As they left the room, Kate closed the door behind them.

“I was going to have a glass of sherry,” Dixon said. “Care to join me?”

“I don’t think so.” She walked past him.

“You were great this evening,” he said behind her. “I know it wasn’t easy.”

“I did what I had to do.”

He accompanied her down the hall to the master bedroom of the presidential suite. Inside, she continued toward the dressing room. Dixon followed but hung back at the doorway, watching as she opened a bureau drawer and began to gather a few things.

“Do we need to talk some more?” he asked.

“I don’t know what else there is to say.”

“That you understand would be good. You haven’t said that yet.”

She bowed her head, thought, then turned to him. “Do you remember the night Alan Carpathian came down to the ranch and asked you to run for governor?”

“Of course.”

“We sat on the porch until midnight, the three of us, drinking scotch.”

“We talked until sunup. You were on Alan’s side. You encouraged me to run, Kate.”

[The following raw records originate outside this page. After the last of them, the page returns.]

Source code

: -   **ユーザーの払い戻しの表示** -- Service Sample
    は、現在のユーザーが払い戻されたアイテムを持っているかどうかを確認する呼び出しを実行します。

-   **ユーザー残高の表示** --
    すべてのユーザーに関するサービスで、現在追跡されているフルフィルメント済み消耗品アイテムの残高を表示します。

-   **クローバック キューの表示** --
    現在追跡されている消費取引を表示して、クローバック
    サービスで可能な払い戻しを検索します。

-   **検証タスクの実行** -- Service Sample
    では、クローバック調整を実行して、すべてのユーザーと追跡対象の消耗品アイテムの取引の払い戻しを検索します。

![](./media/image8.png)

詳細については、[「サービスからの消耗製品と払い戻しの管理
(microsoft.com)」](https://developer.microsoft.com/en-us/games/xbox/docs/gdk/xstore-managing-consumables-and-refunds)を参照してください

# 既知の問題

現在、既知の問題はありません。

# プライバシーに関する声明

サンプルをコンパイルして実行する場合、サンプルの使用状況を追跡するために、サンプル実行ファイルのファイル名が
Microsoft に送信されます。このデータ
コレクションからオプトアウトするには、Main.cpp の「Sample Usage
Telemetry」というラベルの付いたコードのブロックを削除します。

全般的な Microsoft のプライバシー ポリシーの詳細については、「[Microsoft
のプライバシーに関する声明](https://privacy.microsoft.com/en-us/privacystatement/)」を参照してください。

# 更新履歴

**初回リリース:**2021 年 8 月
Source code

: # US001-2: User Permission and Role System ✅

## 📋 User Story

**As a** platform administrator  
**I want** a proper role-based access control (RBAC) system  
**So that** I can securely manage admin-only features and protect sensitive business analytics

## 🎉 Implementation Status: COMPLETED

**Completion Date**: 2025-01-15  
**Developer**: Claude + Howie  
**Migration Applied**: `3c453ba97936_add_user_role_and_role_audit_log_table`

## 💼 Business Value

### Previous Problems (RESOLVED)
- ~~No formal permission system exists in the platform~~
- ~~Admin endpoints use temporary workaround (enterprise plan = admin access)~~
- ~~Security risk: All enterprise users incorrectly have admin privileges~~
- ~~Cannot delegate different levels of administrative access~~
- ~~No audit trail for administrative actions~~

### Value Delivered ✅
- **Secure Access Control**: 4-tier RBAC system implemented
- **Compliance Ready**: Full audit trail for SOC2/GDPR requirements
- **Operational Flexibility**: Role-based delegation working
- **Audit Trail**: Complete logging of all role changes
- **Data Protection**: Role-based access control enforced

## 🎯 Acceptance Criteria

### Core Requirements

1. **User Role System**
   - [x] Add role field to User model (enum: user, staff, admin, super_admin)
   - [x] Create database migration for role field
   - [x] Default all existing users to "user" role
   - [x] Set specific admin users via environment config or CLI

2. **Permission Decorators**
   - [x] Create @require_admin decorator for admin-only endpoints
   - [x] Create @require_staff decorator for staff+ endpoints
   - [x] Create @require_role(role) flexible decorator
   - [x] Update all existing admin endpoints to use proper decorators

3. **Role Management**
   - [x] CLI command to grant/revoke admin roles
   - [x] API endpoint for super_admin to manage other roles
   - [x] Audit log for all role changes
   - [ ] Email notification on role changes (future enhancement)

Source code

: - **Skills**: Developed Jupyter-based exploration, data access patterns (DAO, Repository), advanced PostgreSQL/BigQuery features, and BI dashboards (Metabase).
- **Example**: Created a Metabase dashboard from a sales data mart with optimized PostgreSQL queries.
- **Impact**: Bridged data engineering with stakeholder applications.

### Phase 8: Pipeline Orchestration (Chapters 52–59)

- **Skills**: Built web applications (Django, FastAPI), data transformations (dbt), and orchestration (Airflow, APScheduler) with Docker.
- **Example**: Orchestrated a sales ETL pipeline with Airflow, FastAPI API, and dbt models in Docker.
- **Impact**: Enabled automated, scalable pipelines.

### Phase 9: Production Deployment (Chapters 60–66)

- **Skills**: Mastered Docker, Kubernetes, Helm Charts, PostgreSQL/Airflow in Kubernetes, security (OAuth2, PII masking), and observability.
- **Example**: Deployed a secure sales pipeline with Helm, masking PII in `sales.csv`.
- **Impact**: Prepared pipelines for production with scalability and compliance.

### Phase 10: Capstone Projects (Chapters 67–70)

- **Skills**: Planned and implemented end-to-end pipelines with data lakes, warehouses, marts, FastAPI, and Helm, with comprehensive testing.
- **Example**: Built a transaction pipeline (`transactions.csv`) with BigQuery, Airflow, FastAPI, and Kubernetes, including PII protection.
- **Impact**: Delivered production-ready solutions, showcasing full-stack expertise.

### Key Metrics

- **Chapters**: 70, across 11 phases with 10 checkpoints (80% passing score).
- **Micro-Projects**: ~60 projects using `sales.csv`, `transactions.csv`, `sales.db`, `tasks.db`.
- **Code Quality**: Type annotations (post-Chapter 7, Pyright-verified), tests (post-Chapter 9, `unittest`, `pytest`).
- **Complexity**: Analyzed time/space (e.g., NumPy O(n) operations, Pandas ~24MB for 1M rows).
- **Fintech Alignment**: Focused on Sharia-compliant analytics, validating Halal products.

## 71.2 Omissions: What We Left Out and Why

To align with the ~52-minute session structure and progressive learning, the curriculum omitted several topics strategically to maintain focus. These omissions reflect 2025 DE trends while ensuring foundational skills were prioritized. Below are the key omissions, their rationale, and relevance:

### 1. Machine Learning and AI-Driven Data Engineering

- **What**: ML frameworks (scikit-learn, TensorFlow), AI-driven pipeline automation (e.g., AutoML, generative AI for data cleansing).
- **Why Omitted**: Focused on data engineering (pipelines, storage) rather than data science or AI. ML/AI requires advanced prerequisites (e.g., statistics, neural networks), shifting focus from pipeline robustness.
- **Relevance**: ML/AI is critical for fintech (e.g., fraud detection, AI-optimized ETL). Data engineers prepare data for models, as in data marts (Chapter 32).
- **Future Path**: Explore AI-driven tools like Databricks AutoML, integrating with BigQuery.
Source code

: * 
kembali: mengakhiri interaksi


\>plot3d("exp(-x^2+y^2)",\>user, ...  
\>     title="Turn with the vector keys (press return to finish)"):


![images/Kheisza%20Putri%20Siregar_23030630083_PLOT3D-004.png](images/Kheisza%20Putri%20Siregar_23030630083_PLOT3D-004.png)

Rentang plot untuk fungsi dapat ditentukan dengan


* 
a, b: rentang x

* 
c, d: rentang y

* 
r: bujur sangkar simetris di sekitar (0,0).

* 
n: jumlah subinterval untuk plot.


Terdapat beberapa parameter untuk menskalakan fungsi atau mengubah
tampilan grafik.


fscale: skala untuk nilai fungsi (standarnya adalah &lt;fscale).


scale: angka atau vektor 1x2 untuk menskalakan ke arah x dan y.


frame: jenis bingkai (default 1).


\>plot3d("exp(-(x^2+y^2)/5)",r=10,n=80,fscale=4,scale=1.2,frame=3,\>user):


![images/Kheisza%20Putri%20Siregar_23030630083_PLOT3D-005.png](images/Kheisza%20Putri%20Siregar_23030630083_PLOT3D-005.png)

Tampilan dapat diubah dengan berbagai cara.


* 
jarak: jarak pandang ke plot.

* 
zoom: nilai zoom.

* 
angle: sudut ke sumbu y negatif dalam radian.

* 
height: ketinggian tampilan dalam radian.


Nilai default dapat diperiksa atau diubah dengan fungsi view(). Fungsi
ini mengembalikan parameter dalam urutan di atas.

“I couldn’t stand watching you mope. When you retired from football you were lost.”

“That night on the porch you said I could do great things.”

“And you saidwecould do great things. That you wouldn’t do anything unless we did it together, remember?”

“I remember.”

“Four years ago when Alan finally convinced you to run for the White House, I thought we made the same deal.”

“Things have changed. Alan’s gone. I have other advisers now. Rooms full of them.”

“Your father’s people.”

“They know what they’re doing.”

“Do they? It was on their advice you ambushed Wayne White.”

“It wasn’t an ambush. It was a political maneuver.”

“Dredging up an allegation twenty years old? Anybody who knows Wayne White’s history knows that his wife was an alcoholic then. What the truth of the incident really was, God only knows. The woman has passed away and can’t help her husband refute the sordid aspects of the story. And Wayne White, God bless him, is too fine a man to defend himself by sullying her memory. All very convenient for you. And I love how the information just happened into the hands of a tabloid. And that awful picture of her with the bruises. My God, where did that come from?”

“Nothing that came out wasn’t the truth. And it’s not as if Wayne White isn’t above a little slander himself. I quote, ‘It’s hard to believe this nation has chosen as its leader a gridiron gorilla who barely made it through college.’”

“There was a time when you thought ‘gridiron gorilla’ was a compliment. And it’s true that you were no scholar. Besides, Wayne White said those things long before he put his hat in the ring. He’s been quite civil since.” She turned back to the bureau. Her hands moved quickly, selecting then discarding with an angry motion. “Your father was the architect of all this duplicity. But you, you’re worse because you pretend you’re not like him. I think you even believe it.”

Dixon quit the dressing room and walked to a small rosewood table near the window where he kept a decanter of sherry. He poured himself a glass.

“Tell me something,” she said, her voice coming disembodied from the dressing room.

“Anything.”

“During the primaries, when opponents in his own party questioned Wayne White’s war record, did the senator have a hand in that? Did he feed the information?”

“That’s a crazy question.”

“Is it? After what’s happened, I don’t think so. The senator seems to know anything bad about anybody. Was he already at work trying to torpedo the man’s campaign, even then?”

“There was good reason to doubt the congressman’s claims about his military service.”

She stepped into the bedroom, looking stunned. “You knew.”

“The questions that were raised were reasonable questions.”